As-tu mérité tes yeux ? d'Eric Larocca
- Nicolas Skinner
- 2 oct.
- 4 min de lecture
2025 - thriller

Quatrième de couverture
Agnes Petrella et Zoe Cross discutent. Elles ne se connaissent pas ; elles ne se sont jamais vues. L'une a quelque chose à vendre ; l'autre pourrait être intéressée. Prétendument. L'une est aux abois; l'autre est riche. Possiblement. Passent les jours, et, entre les deux femmes, une étrange relation se noue. Étrange, et bientôt dérangeante. Car Zoe a des envies, des propositions — qu'Agnes, contre toute attente, semble prête à écouter. Mais jusqu'où ? Et jusqu'à quoi? Dans le désert du monde, l'impérieux besoin d'être aimé est le plus inépuisable des moteurs... et peut-être bien le plus terrifiant... Jusqu'où Agnes est-elle prête à aller pour mériter ses yeux ?
Mon avis
Intrigue : 3/5
Ce roman prend la forme d'un échange épistolaire composé d'e-mails et de messages instantanés, échangés entre deux protagonistes qui ne se rencontrent jamais physiquement.
L'intrigue débute avec Agnès Petrella, une jeune femme lesbienne de 24 ans confrontée à de graves difficultés financières. Désespérée de payer son loyer, elle met en vente en ligne un vieil épluche-pommes familial sur un forum queer.
Zoe Cross répond à l'annonce. Elle se révèle rapidement plus qu'une simple acheteuse potentielle : elle se positionne comme un soutien financier inespéré, proposant d'aider Agnès à résoudre ses problèmes. Très vite, la dynamique glisse vers une relation toxique de domination et de soumission. Les demandes de Zoe deviennent de plus en plus invasives, exigeant d'Agnès des preuves de loyauté et d'obéissance.
L'horreur de ce récit ne réside pas dans le gore, mais dans l'escalade implacable de la manipulation psychologique, dans le malaise croissant et dans la zone trouble où le consentement se mue progressivement en exploitation.

◇ ◇ ◇ ◇ ◇ ◇ ◇

__Questions à traiter__
• A. Recopiez telles quelles toutes les lignes données plus bas, en laissant les images de côté.
• B. Reprenez la critique du roman « As-tu mérité tes yeux ? » après sa dernière phrase et poursuivez-la.

__Extraits des lignes__
◇ ◇ ◇ ◇ ◇ ◇ ◇

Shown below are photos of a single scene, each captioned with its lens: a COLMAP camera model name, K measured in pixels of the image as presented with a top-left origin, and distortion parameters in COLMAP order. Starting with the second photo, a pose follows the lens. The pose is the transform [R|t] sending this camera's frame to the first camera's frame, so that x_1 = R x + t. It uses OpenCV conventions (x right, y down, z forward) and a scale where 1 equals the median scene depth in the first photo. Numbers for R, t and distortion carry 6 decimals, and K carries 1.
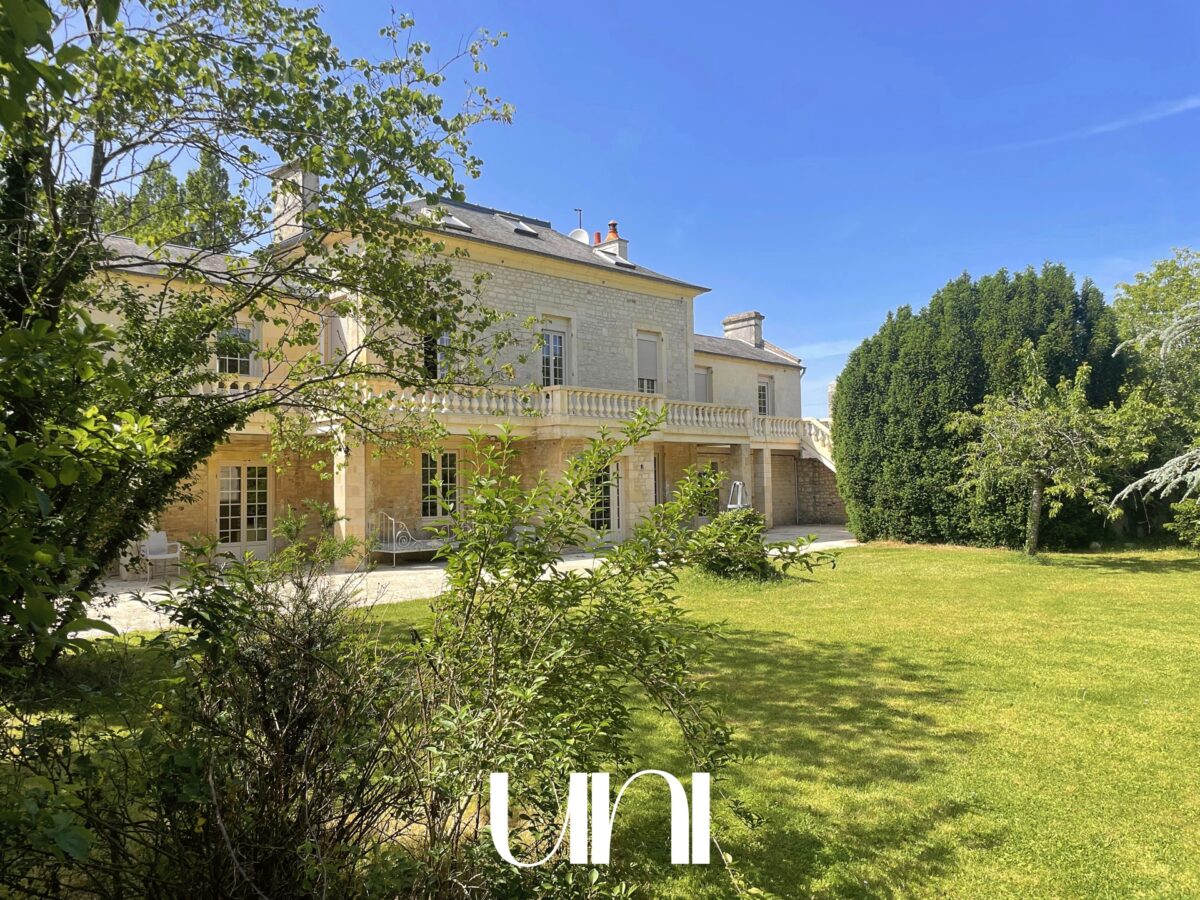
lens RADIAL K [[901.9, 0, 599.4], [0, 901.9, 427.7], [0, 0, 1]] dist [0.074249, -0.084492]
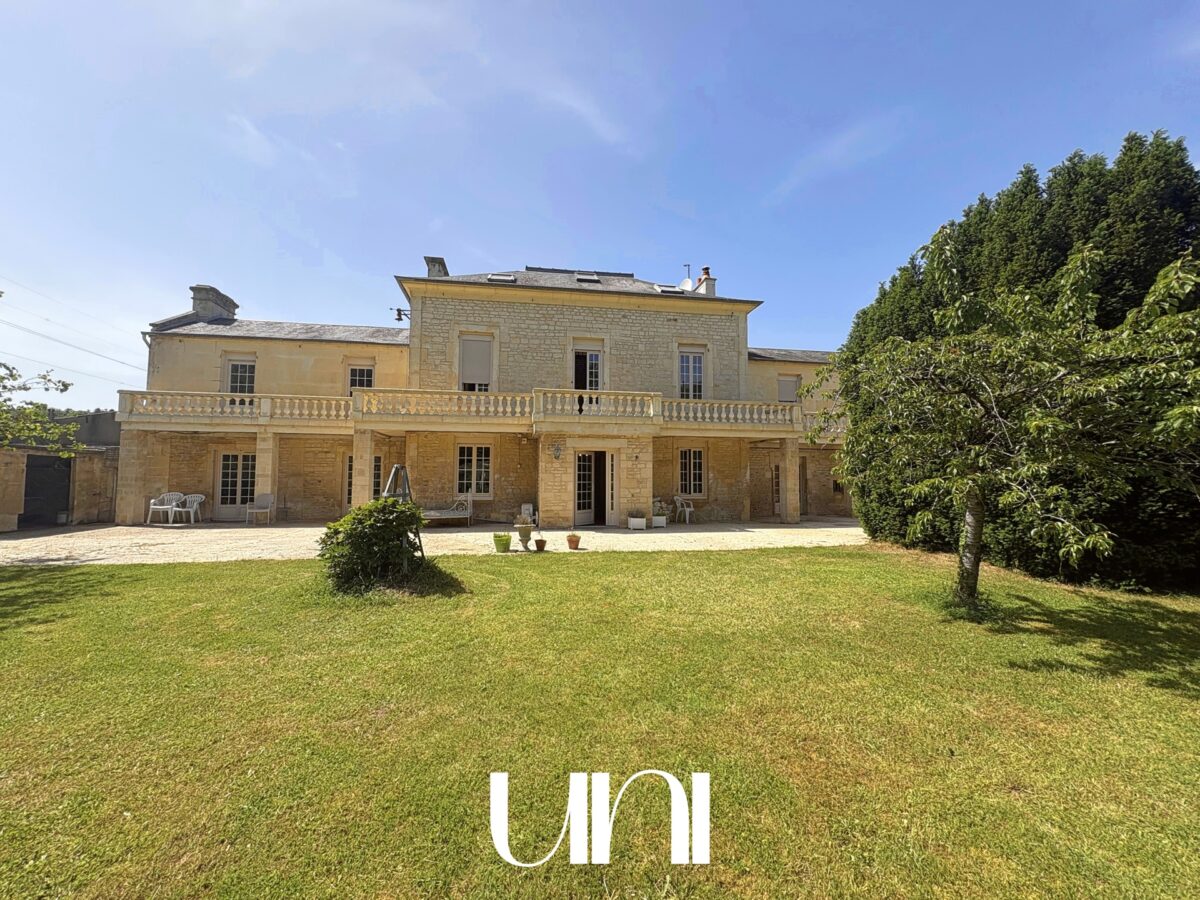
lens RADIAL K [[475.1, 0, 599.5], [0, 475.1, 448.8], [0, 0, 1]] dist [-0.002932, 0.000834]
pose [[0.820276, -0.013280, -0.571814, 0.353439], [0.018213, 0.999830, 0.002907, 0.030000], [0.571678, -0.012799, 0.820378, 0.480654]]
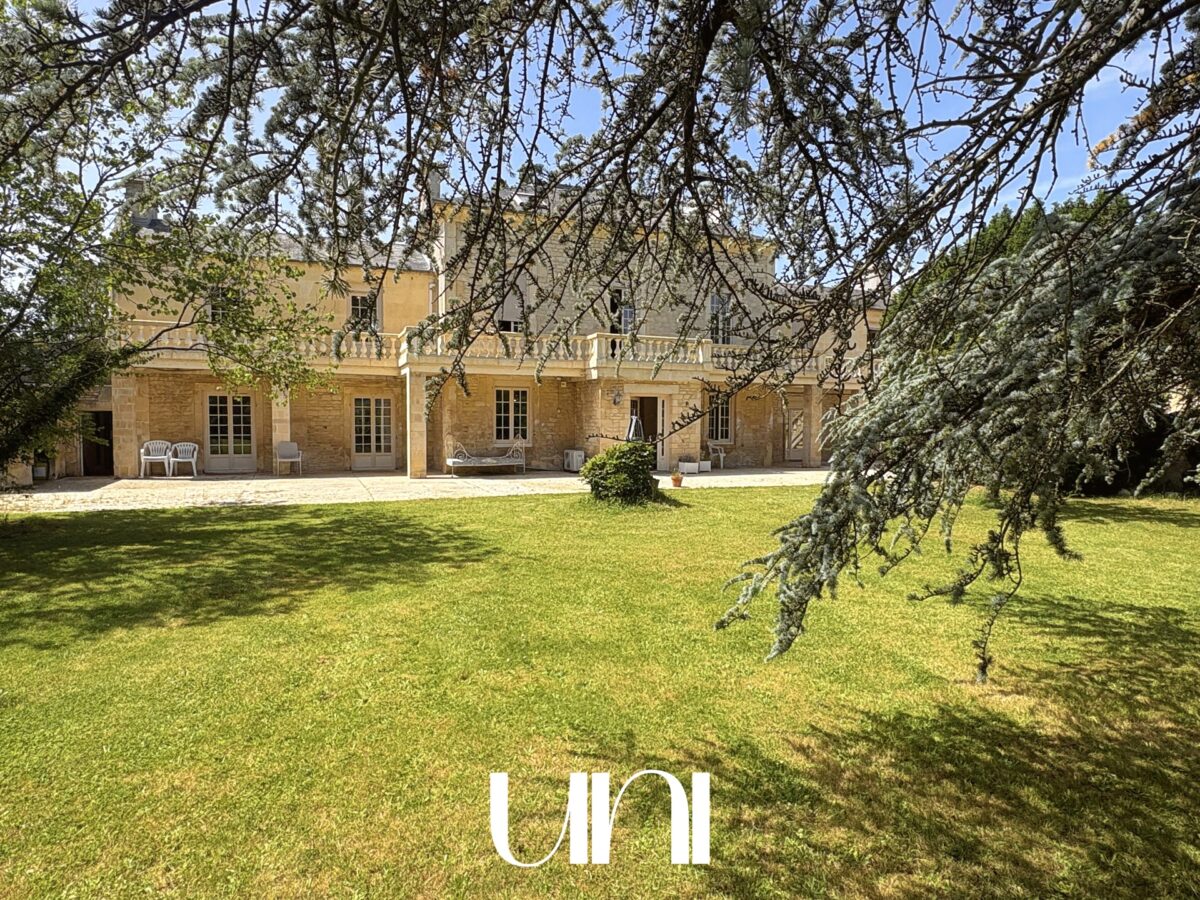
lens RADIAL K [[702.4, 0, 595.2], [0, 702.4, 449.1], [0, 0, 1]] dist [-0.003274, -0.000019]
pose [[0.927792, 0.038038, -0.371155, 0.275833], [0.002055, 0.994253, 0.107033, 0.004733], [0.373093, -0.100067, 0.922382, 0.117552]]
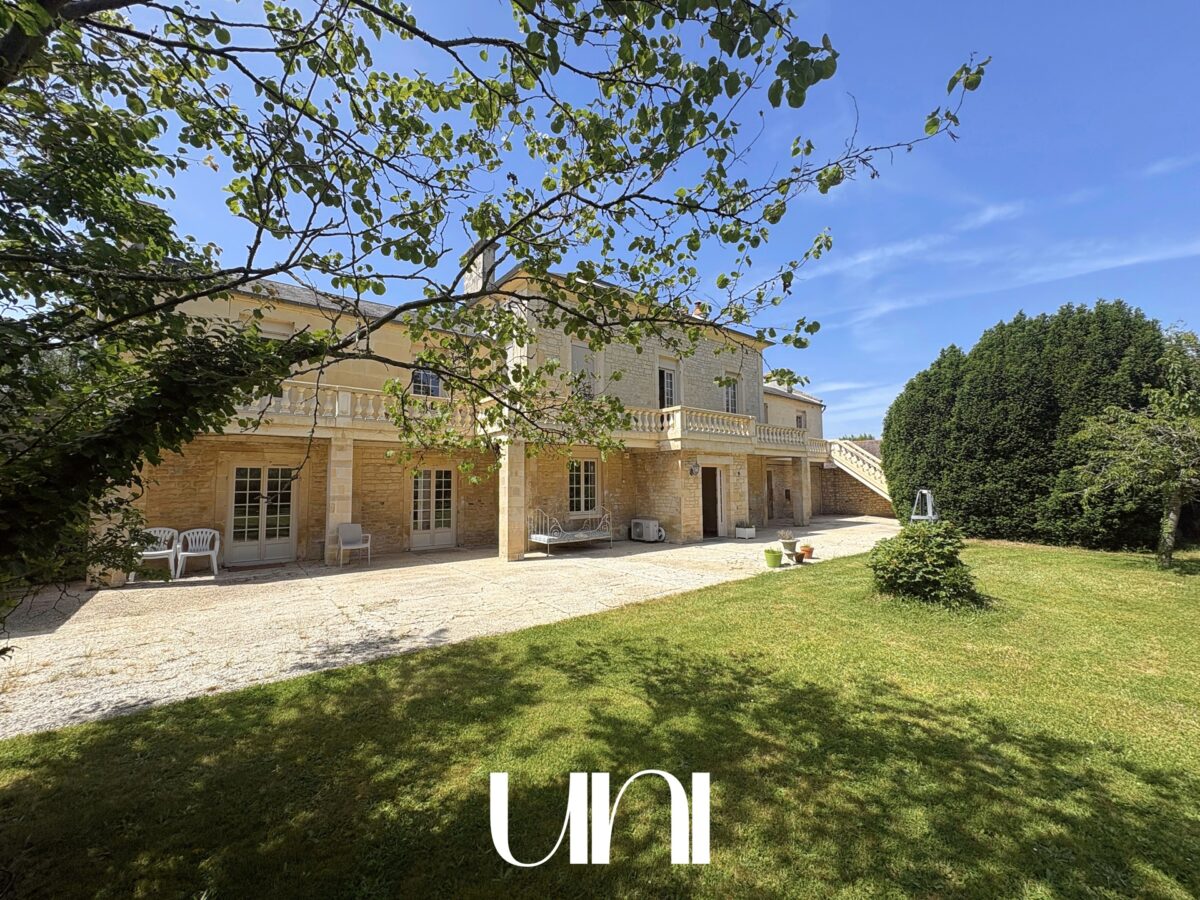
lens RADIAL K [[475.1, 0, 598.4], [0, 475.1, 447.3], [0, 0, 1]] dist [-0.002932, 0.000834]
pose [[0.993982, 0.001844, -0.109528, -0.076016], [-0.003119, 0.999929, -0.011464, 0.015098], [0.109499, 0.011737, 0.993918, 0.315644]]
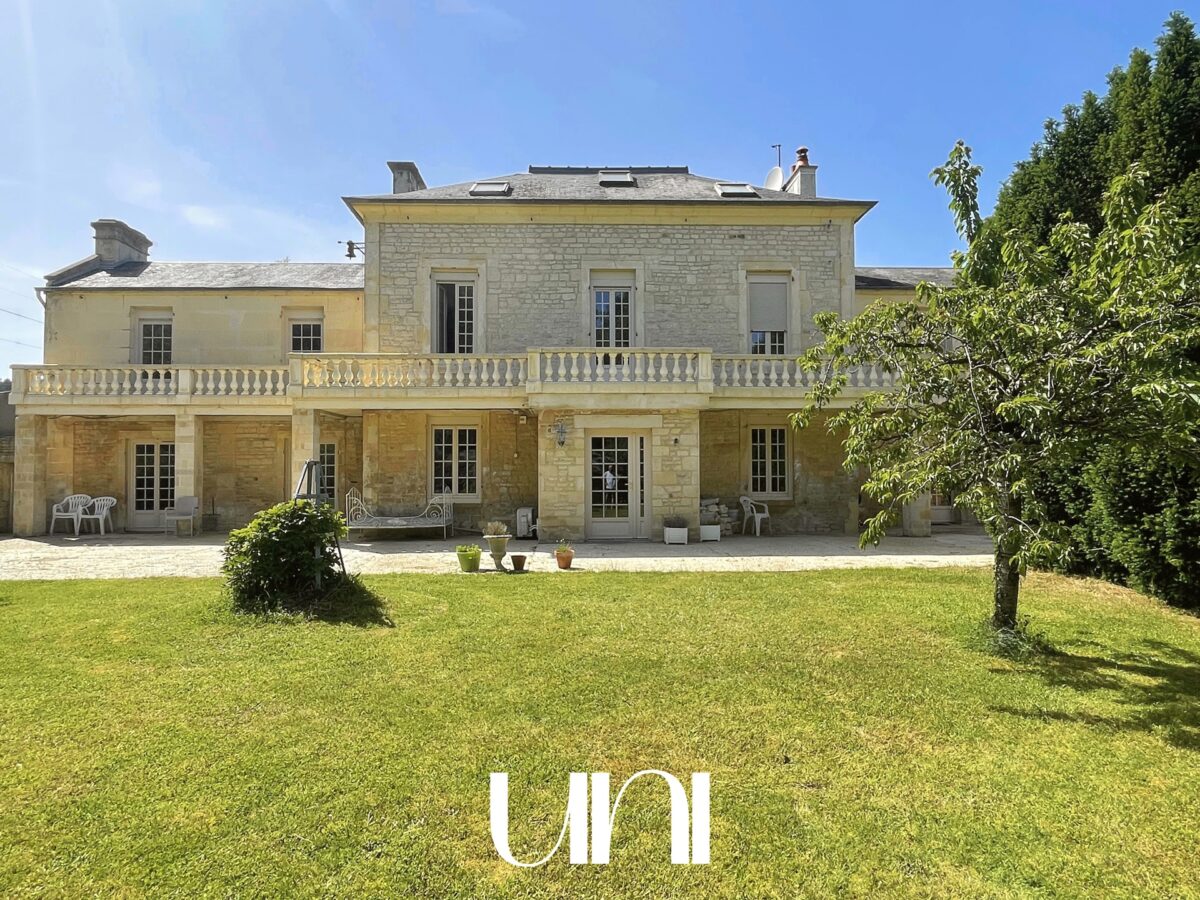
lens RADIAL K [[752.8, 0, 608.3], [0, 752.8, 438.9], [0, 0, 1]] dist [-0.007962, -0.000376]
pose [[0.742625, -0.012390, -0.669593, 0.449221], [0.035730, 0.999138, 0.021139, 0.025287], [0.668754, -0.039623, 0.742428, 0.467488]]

◇ ◇ ◇ ◇ ◇ ◇ ◇

__Réponses numérotées__
• A.
Shown below are photos of a single scene, each captioned with its lens: a COLMAP camera model name, K measured in pixels of the image as presented with a top-left origin, and distortion parameters in COLMAP order. Starting with the second photo, a pose follows the lens. The pose is the transform [R|t] sending this camera's frame to the first camera's frame, so that x_1 = R x + t. It uses OpenCV conventions (x right, y down, z forward) and a scale where 1 equals the median scene depth in the first photo. Numbers for R, t and distortion carry 6 decimals, and K carries 1.
lens RADIAL K [[901.9, 0, 599.4], [0, 901.9, 427.7], [0, 0, 1]] dist [0.074249, -0.084492]
lens RADIAL K [[475.1, 0, 599.5], [0, 475.1, 448.8], [0, 0, 1]] dist [-0.002932, 0.000834]
pose [[0.820276, -0.013280, -0.571814, 0.353439], [0.018213, 0.999830, 0.002907, 0.030000], [0.571678, -0.012799, 0.820378, 0.480654]]
lens RADIAL K [[702.4, 0, 595.2], [0, 702.4, 449.1], [0, 0, 1]] dist [-0.003274, -0.000019]
pose [[0.927792, 0.038038, -0.371155, 0.275833], [0.002055, 0.994253, 0.107033, 0.004733], [0.373093, -0.100067, 0.922382, 0.117552]]
lens RADIAL K [[475.1, 0, 598.4], [0, 475.1, 447.3], [0, 0, 1]] dist [-0.002932, 0.000834]
pose [[0.993982, 0.001844, -0.109528, -0.076016], [-0.003119, 0.999929, -0.011464, 0.015098], [0.109499, 0.011737, 0.993918, 0.315644]]
lens RADIAL K [[752.8, 0, 608.3], [0, 752.8, 438.9], [0, 0, 1]] dist [-0.007962, -0.000376]
pose [[0.742625, -0.012390, -0.669593, 0.449221], [0.035730, 0.999138, 0.021139, 0.025287], [0.668754, -0.039623, 0.742428, 0.467488]]

• B.
La tension, si elle est maîtrisée et monte crescendo, m'a néanmoins quelque peu laissé sur ma faim : j'aurais aimé que l'auteur pousse plus loin le curseur de la perversion et de l'emprise, qui s'avère au final ambivalente sur la fin du roman.
Par ailleurs, certains développements sont assez prévisibles, ce qui réduit leur impact.
Malgré tout, cette novella se lit d'une traite et demeure une lecture agréable et très addictive.
Idées : 4/5
Ce récit est traversé par plusieurs thèmes fondamentaux, tous explorant les zones d'ombre des relations humaines à l'ère numérique.
D'abord, le roman décortique le mécanisme de l'emprise et de la manipulation. Il expose avec une lucidité glaçante comment une personne en situation de profonde vulnérabilité (qu'elle soit financière, affective ou humaine) peut devenir la proie d'un manipulateur. Sous le couvert d'une aide, d'une amitié naissante ou même d'un semblant d'amour, Zoe s'impose comme l'abuseur parfait, exploitant sans scrupule la solitude et le besoin désespéré d'Agnès d'être soutenue.
Cette vulnérabilité est directement liée aux thèmes de la solitude, du rejet et du besoin d'appartenance. Le fait qu'Agnès soit lesbienne, isolée et rejetée par ses proches, met en lumière le vide affectif que certaines personnes ressentent et la manière dont ce manque fondamental peut les précipiter dans des relations dangereuses. L’auteur insiste sur ce besoin humain irrépressible : celui de compter pour quelqu'un et d'être accepté.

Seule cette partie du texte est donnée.